1. Introduction
MiRNAs are small non-coding RNA molecules that have been shown to play a critical role in tumorigenesis [1,2,3,4] and in several other pathologies [5,6,7,8]. In order to measure miRNA intensity levels, several methods, such as RT-qPCR, high-throughput sequencing and microarrays, have been developed and have enabled researchers to profile a large number of miRNAs simultaneously across different experimental conditions [9]. MiRNA microarrays, in particular, since their first appearance in 2004 [10], have known a considerable expansion in life sciences and are now routinely used in biomolecular research.
In the last few years, miRNA microarrays have been compared with next generation sequencing technologies to study their performances [11,12]. The main interest lies in the potentialities and advantages offered by these new platforms in terms, for instance, of new miRNAs discovery [13]. However, since results from these comparison studies appear to be contrasting, miRNA microarrays still remain an effective and useful technology, whose characteristics need to be properly assessed, both in terms of within-platform reliability and of between-platforms agreement.

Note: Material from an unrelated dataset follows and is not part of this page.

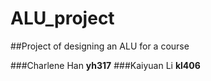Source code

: # ALU_project
##Project of designing an ALU for a course

###Charlene Han **yh317**
###Kaiyuan Li **kl406**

To date, only a few studies have attempted to evaluate within-platform [14] and between-platform [15,16] reliability in miRNA microarrays. Results were reported mainly as correlation coefficients (both Pearson and Spearman) for evaluating both intra-platform and inter-platform performance, calculated on a subset of miRNA that depended on detection calls concordant between platforms (i.e., miRNA that were called “detected/present” on all platforms considered for the analysis). Additionally, Sato and colleagues assessed between-platform comparability also in terms of miRNAs that were commonly differentially expressed between samples for all platforms [15], whereas Yauk et al. [16] evaluated within-platform reproducibility via Lin’s concordance correlation coefficient [17].
In this work, a different approach based on the Bland–Altman method to assess between-platform agreement is proposed. In particular, the proposed method is applied to assess agreement between three different miRNA microarray platforms (Affymetrix, Agilent, Illumina). Additionally, advice against the use of Pearson/Spearman correlation coefficients is provided, and use of concordance correlation coefficients (pairwise and overall) is suggested as a better measure to evaluate within-platform reliability.